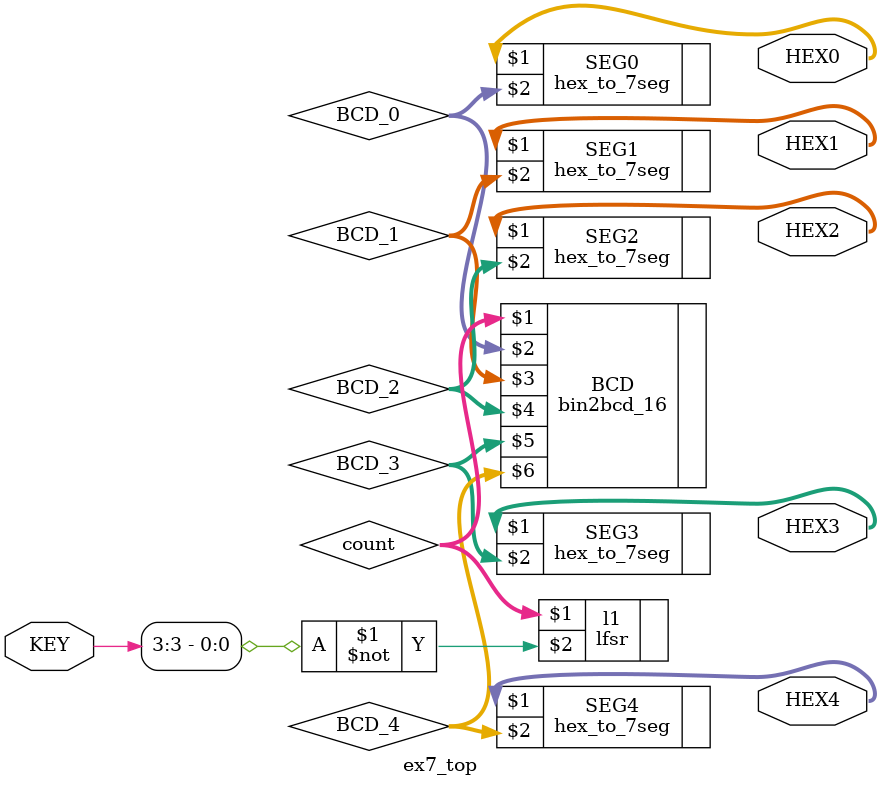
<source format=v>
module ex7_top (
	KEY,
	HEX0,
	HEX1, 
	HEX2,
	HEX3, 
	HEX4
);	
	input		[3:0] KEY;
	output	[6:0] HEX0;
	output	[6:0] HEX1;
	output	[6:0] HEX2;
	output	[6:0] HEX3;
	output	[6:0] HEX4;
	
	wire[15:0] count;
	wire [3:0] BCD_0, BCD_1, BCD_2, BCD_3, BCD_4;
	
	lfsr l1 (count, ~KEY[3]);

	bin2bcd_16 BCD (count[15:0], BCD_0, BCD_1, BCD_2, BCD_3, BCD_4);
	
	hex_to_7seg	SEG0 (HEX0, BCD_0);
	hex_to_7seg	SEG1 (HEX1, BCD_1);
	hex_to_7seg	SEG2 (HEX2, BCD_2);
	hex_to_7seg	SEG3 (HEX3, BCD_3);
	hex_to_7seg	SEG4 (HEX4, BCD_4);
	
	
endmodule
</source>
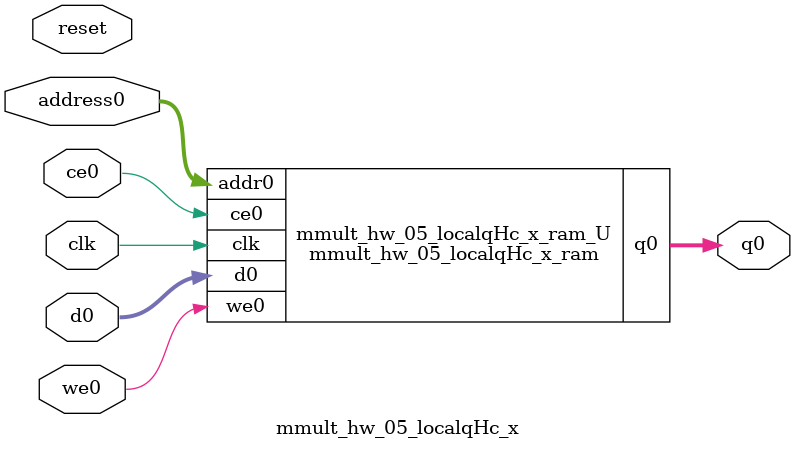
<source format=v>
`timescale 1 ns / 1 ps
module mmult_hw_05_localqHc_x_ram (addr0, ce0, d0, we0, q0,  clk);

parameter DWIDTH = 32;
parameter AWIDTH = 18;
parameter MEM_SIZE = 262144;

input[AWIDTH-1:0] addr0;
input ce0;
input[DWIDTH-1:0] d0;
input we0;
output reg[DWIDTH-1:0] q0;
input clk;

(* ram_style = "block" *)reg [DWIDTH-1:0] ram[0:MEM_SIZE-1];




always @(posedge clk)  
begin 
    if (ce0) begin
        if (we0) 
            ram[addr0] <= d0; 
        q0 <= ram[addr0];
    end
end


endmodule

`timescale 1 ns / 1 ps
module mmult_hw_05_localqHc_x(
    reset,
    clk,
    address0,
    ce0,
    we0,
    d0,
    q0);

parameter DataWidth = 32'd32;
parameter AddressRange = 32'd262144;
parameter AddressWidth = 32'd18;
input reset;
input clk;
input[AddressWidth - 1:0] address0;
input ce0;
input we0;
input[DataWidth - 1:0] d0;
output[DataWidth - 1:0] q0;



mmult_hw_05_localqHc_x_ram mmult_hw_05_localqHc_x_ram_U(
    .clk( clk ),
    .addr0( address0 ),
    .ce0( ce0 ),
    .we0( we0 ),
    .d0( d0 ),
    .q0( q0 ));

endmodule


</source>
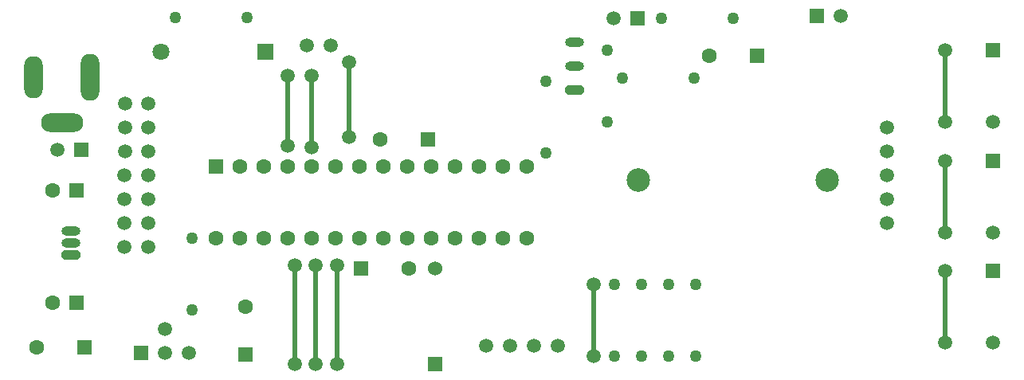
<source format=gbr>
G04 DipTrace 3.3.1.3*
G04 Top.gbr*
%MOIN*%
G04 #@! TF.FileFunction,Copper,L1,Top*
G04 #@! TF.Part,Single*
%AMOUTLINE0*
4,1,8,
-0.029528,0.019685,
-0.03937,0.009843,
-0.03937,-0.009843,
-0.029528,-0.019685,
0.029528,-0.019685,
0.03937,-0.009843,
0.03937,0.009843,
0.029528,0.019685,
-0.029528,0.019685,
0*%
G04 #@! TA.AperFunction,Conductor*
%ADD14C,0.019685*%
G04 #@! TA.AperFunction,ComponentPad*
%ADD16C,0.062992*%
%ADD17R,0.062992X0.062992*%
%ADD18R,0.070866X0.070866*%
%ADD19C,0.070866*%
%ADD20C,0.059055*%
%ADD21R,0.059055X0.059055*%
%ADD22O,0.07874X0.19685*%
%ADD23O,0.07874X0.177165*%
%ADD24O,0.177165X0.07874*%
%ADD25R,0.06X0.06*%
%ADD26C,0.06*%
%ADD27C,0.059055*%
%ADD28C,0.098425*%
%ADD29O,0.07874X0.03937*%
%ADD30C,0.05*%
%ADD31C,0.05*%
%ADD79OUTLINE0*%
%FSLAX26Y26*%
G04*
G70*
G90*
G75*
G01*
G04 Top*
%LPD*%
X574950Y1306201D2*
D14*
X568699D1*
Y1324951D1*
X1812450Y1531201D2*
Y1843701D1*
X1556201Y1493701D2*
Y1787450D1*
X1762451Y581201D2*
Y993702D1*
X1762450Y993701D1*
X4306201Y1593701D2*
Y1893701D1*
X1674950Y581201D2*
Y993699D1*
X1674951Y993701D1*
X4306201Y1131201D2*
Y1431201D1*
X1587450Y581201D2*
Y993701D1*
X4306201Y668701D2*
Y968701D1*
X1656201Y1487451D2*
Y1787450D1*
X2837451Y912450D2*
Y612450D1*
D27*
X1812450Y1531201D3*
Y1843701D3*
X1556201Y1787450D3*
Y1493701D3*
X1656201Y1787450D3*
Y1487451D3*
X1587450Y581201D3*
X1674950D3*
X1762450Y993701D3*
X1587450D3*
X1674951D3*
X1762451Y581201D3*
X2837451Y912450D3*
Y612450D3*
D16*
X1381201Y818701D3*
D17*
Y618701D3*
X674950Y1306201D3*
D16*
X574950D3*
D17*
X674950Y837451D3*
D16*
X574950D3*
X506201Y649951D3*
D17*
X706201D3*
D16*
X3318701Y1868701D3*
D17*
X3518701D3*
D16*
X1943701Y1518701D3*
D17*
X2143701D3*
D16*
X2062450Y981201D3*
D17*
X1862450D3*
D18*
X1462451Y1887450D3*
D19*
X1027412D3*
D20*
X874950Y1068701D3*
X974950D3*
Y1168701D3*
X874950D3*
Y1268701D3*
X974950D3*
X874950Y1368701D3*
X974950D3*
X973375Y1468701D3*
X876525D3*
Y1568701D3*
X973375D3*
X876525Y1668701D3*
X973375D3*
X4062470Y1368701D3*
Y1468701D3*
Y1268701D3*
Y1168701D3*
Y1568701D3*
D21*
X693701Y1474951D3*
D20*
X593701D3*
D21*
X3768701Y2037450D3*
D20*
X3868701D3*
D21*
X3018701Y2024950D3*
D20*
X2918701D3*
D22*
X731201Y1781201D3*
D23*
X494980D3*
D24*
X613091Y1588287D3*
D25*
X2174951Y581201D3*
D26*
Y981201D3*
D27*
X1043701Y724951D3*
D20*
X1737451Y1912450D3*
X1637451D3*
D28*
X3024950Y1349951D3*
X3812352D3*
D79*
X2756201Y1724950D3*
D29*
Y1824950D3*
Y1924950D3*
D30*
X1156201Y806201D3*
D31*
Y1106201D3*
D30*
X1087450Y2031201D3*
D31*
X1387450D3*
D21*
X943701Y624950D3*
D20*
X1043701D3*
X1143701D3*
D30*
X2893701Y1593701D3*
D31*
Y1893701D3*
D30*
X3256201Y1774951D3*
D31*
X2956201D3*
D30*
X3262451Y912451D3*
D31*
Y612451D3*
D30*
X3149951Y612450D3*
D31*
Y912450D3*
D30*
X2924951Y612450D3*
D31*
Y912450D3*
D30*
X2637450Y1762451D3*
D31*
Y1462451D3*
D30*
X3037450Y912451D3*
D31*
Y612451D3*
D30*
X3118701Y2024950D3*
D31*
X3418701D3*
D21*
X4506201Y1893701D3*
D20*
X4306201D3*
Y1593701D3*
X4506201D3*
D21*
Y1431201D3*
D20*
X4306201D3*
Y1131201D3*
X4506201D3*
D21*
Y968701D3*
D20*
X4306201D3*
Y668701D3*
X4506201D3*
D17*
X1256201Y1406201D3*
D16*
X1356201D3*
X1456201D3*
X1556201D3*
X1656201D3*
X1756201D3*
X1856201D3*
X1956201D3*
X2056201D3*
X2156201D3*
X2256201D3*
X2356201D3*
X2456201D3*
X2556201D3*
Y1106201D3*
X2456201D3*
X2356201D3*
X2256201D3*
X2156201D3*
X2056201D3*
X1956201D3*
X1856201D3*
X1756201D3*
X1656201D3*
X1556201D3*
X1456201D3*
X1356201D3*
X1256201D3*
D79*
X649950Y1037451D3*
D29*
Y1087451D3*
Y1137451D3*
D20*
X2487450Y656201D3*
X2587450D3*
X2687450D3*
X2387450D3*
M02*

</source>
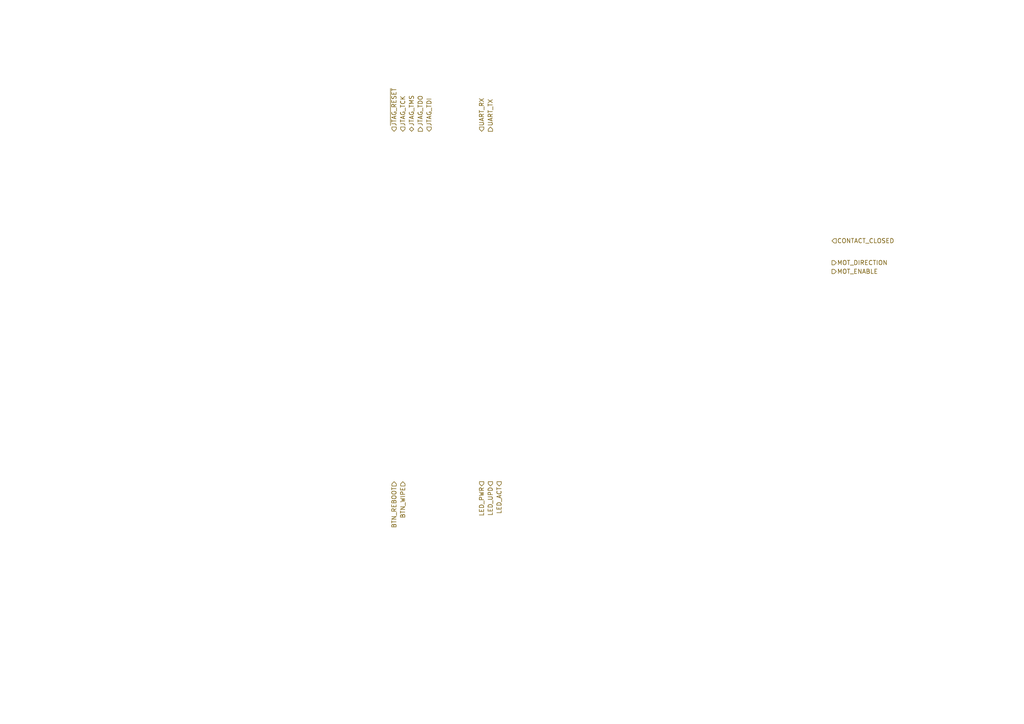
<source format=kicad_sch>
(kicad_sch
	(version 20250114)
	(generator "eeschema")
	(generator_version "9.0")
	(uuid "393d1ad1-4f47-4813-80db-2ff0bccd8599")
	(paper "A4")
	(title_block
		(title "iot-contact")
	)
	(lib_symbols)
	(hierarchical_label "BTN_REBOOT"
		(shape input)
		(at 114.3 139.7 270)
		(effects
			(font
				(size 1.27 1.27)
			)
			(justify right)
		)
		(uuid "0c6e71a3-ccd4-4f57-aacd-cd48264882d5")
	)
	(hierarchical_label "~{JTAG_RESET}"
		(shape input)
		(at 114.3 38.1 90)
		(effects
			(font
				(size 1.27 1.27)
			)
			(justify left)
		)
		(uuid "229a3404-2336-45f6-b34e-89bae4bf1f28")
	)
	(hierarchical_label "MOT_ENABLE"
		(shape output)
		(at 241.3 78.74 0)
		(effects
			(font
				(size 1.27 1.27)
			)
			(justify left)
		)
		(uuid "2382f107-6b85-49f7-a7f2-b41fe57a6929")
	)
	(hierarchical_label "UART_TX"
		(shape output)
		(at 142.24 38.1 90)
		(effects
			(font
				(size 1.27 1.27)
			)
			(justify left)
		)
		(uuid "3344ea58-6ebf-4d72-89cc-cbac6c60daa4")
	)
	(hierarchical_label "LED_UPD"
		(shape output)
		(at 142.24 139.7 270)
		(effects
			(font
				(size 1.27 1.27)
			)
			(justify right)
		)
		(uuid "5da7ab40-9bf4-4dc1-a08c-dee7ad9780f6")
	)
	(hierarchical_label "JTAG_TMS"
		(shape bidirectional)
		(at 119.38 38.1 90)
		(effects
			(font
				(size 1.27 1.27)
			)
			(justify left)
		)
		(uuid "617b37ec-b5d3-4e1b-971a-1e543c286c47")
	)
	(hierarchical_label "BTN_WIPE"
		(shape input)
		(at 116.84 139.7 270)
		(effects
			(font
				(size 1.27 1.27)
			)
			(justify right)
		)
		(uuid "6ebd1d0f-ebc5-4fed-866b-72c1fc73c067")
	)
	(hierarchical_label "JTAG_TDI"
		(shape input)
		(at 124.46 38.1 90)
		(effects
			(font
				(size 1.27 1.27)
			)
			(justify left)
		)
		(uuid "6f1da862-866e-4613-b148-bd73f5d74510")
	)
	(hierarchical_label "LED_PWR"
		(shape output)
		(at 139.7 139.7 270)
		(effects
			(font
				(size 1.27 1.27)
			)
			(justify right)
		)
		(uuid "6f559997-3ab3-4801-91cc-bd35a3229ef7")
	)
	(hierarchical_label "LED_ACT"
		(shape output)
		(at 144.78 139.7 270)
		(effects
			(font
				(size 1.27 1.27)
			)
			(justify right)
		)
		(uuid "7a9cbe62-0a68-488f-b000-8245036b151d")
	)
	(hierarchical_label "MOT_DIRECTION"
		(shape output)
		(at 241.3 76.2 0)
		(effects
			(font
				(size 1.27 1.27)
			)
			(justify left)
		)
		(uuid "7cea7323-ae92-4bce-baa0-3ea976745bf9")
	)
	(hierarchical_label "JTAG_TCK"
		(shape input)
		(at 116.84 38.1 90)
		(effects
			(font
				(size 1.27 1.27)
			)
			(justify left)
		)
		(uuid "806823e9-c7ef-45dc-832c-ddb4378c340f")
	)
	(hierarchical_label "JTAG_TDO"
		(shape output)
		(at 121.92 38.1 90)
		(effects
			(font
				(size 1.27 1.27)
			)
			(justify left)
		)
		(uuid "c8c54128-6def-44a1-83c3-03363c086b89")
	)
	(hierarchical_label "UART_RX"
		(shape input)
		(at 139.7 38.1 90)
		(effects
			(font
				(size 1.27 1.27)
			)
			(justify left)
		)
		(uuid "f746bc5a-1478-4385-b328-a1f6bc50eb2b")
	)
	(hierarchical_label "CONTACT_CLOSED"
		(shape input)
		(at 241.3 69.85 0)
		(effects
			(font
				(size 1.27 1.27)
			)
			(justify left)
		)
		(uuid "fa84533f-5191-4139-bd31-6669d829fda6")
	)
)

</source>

• • • • • • •

Action item: Lines above that include the string "DataWidth" need to be copied.

Answer to the exercise:
parameter DataWidth = 32'd32;
input[DataWidth - 1:0] d0;
output[DataWidth - 1:0] q0;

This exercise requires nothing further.